NEW DELHI - India and Japan will hold their first ever “economic dialogue’ on Monday, a move reflecting closer trading ties between two of Asia’s biggest democracies, the Indian government said.
The meeting in New Delhi comes after Japan and India last year signed a free trade pact under which the high-tech nation and the South Asian emerging market giant will scrap tariffs on 94 percent of goods within a decade.
The first India-Japan Ministerial-level Economic Dialogue will focus on boosting trade and economic ties, India’s foreign affairs ministry said in a statement on Saturday.
“A number of senior ministers and officials from both India and Japan will participate in the ministerial-level economic dialogue,” the ministry said.

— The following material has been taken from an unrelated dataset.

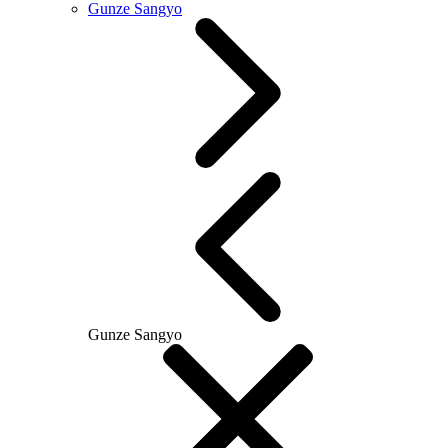
Gunze Sangyo
Gunze Sangyo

Japan has warming commercial and political ties with India, although its activities in South Asia are only a fraction of its investment in China. It is also keen to forge regional partnerships to offset Beijing’s growing might. The meetings will be chaired jointly by External Affairs Minister S.M. Krishna and his Japanese counterpart Koichiro Gemba, who is scheduled to arrive in New Delhi on Sunday, the external affairs ministry said.
Japanese automakers have launched a series of new investments in India, mostly around the southern city of Chennai, with the South Asian country an attractive market for Japan due to its growing middle class.
The two sides will also hold a “strategic dialogue” to review issues such as civilian nuclear cooperation and maritime and regional security.
Japan and India launched talks in 2010 on a nuclear cooperation pact that would allow Tokyo to export its cutting-edge technology to the energy-hungry South Asian nation.
Japan is worried that nuclear-armed India has not signed the Nuclear Non-Proliferation Treaty but has said as “a matter of basic policy” it is interested in promoting use of Japanese civilian nuclear technology in India.